Google will demote sites that get a high number of takedown notices
To Google, the search ranking algorithm is sacred. It doesn't alter it for anything or anyone and only changes or expands it to make search results more relevant to users. That's the theory anyway and what Google would have you believe.The latest change to the ranking algorithm is a controversial one. Google will start penalizing pirate sites in the search results. Specifically, it will start penalizing sites that receive "high numbers" of "valid" DMCA takedown notices.
"We aim to provide a great experience for our users and have developed over 200 signals to ensure our search algorithms deliver the best possible results," Amit Singhal, SVP of Engineering and top dog at Google Search, wrote.
"Starting next week, we will begin taking into account a new signal in our rankings: the number of valid copyright removal notices we receive for any given site. Sites with high numbers of removal notices may appear lower in our results," he said.
If you're familiar with how DMCA takedowns work, or copyright issues in general, you can see several problems with this. DMCA takedowns have always been abused and will continue to be abused, despite the law providing penalties for those issuing false, or misguided takedowns.
What this means is that Google has given people a simple tool to take down their competitors, just file "valid" notice after notice. That's an extreme example and one that Google may be prepared to tackle. The problem is, we don't know if it is prepared to tackle it.
Google uses vague words to describe the practice. "High numbers" could mean anything. 10 notices could be a high number for a site with just a few tens of pages or items. 10,000 notices is nothing to a site with millions of pages.
Google's own YouTube is the perfect example of a site that used to get and still gets a significant number of takedown notices. Some of them are even legitimate.
If Google were to apply its algorithm to YouTube, all videos on the site may get downgraded in the search results. But Google won't be penalizing the site since takedown notices against YouTube videos won't be taken into account by the new "signal."
Then there's the "valid" claim. A "valid" DMCA takedown notice, as far as Google is concerned, is not necessarily a notice that has been reviewed or approved by a judge, the only entity legally able to say that something is copyright infringement or not.

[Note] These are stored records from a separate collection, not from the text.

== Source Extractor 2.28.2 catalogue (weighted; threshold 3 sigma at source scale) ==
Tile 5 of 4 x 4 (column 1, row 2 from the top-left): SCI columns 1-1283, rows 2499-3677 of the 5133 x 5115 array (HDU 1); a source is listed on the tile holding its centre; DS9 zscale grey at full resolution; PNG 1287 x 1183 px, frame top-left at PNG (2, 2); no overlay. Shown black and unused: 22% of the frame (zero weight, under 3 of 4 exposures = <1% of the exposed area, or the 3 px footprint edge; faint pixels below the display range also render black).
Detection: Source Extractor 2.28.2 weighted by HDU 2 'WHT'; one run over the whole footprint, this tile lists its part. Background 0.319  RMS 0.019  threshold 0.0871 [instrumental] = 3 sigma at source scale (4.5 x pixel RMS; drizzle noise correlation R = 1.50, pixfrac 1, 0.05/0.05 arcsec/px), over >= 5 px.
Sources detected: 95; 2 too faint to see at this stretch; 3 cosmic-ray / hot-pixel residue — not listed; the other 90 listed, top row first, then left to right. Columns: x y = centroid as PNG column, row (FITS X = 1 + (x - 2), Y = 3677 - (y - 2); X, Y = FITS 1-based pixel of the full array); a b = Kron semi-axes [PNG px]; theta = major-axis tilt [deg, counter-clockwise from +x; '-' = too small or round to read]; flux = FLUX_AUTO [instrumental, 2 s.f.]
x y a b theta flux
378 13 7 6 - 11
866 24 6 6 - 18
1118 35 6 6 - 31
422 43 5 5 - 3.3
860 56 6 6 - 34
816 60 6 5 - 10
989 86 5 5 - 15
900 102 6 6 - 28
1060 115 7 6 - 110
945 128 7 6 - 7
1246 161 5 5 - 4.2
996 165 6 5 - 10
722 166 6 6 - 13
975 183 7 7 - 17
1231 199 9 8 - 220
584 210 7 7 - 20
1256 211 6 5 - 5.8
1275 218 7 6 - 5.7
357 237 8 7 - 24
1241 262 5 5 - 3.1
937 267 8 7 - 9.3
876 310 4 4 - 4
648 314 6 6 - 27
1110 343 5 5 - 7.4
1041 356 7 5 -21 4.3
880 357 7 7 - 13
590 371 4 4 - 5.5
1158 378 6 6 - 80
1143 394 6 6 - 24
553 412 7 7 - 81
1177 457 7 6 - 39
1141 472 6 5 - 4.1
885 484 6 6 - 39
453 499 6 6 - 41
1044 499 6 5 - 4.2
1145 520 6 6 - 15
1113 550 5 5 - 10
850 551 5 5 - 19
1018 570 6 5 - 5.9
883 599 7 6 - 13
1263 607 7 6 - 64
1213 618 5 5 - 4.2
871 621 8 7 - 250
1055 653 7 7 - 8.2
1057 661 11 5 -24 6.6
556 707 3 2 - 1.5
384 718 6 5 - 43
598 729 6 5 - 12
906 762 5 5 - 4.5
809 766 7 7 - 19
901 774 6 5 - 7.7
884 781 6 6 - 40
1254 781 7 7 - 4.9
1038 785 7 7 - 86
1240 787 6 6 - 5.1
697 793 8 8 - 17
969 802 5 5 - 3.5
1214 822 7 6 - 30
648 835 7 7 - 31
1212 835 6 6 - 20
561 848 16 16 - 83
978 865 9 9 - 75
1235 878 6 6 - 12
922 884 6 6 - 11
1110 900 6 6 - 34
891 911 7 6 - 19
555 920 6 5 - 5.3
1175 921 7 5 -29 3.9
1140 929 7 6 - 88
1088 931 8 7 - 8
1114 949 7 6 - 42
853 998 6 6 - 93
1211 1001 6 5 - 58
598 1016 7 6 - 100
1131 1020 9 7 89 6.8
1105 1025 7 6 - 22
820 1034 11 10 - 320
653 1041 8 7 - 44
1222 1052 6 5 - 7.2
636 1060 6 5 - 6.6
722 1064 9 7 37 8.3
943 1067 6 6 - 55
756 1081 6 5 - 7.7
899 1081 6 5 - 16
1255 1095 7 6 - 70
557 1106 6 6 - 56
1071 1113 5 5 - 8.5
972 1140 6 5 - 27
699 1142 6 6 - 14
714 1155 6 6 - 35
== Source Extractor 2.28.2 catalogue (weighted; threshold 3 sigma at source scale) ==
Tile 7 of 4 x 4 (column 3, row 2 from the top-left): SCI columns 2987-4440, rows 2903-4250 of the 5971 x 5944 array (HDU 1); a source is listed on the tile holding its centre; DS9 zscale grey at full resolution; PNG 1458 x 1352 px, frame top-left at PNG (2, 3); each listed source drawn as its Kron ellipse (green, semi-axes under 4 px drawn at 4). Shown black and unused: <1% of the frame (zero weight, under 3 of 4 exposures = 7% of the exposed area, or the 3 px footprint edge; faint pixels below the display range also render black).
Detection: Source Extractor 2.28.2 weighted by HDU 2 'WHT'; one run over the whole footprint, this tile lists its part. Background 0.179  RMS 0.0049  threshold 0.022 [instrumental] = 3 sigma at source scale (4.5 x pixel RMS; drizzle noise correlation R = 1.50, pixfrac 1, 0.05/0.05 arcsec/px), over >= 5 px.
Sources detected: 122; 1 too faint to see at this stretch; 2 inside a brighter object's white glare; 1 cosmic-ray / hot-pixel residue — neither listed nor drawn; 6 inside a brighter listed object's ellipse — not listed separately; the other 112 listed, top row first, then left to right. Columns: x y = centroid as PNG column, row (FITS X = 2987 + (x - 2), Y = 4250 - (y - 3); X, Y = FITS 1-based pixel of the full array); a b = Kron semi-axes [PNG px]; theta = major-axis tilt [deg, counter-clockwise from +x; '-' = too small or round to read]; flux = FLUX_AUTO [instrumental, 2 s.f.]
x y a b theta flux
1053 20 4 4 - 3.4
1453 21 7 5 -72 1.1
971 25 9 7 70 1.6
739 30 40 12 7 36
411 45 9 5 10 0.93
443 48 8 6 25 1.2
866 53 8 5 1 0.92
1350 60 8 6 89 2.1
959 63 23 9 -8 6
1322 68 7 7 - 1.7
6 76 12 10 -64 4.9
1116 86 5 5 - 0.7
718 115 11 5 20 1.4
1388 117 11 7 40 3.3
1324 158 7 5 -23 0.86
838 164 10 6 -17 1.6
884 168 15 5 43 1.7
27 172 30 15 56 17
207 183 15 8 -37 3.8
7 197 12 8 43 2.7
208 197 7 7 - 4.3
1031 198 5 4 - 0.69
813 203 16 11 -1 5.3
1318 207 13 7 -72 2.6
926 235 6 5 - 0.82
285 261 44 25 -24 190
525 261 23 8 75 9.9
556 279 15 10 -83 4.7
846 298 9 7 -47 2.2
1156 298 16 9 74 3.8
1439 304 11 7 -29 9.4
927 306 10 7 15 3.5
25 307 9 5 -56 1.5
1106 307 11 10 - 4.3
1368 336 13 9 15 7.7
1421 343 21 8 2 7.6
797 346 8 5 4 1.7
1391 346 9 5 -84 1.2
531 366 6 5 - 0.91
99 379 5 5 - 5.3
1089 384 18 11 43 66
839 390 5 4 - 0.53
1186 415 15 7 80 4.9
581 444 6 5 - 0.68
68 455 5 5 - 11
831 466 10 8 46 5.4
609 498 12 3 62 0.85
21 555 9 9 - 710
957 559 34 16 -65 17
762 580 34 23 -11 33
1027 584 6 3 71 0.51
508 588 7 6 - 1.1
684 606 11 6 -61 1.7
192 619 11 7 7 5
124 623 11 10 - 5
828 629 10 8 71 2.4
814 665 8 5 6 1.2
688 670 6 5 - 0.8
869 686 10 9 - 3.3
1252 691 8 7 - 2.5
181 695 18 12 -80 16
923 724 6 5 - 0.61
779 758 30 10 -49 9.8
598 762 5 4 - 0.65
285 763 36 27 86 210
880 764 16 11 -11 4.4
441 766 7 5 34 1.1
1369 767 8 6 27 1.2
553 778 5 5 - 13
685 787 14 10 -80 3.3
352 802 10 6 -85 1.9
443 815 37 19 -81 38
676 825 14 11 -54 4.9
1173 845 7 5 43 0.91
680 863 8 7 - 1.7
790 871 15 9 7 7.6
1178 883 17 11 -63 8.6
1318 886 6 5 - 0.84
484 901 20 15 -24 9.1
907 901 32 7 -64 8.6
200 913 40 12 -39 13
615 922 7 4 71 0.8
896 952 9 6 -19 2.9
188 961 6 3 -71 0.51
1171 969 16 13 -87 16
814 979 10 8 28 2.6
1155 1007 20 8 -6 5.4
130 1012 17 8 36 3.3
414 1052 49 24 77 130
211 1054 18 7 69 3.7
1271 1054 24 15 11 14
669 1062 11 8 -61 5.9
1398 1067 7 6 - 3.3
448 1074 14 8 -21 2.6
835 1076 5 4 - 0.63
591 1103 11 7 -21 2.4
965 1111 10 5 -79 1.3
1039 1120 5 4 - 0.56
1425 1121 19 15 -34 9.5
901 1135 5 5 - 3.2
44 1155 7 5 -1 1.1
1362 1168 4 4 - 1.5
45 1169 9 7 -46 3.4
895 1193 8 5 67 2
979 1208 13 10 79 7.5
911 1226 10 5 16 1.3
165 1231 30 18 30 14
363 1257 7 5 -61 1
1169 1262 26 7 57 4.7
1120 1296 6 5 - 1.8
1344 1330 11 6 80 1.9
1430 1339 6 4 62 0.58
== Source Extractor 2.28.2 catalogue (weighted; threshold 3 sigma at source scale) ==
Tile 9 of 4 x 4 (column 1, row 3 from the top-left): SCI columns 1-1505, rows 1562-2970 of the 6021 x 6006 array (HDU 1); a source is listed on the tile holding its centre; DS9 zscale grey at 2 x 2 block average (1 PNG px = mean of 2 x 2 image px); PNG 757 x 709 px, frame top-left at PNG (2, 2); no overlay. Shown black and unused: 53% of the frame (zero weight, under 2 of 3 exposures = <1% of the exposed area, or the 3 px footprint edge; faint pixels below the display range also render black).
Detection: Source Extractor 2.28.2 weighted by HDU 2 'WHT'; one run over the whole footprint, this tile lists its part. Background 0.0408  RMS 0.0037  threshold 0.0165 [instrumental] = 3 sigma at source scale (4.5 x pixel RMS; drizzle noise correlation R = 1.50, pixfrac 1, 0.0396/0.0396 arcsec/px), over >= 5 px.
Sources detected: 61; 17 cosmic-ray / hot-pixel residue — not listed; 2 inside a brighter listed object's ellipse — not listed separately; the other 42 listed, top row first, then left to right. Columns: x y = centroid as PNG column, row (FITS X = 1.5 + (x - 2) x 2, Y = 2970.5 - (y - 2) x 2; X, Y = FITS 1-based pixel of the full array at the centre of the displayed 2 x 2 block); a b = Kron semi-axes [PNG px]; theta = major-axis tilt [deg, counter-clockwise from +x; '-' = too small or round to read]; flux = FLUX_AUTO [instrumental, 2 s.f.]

For Google, "valid" means a notice it approves.
"Only copyright holders know if something is authorized, and only courts can decide if a copyright has been infringed; Google cannot determine whether a particular webpage does or does not violate copyright law," Singhal wrote.
Obviously, Google is well aware of the problem. So it won't be removing any website or even any page out of its search results unless it receives a valid request.
In essence, copyright holders will be able to determine search results. This is what the movie and music industries have been wanting for years. Google has been reluctant to do it, but it needs music licenses, it needs movie licenses and so on for its Google Play stores. So it sacrificed its search results to get those licenses, it really boils down to this.
The Electronic Frontier Foundation is rightfully worried. Not so much about the effect on pirate sites, but about the fact that entire process is "opaque." It will be hard to know whether the system works as intended or is being abused. And, of course, the system working as intended still doesn't make it a good one.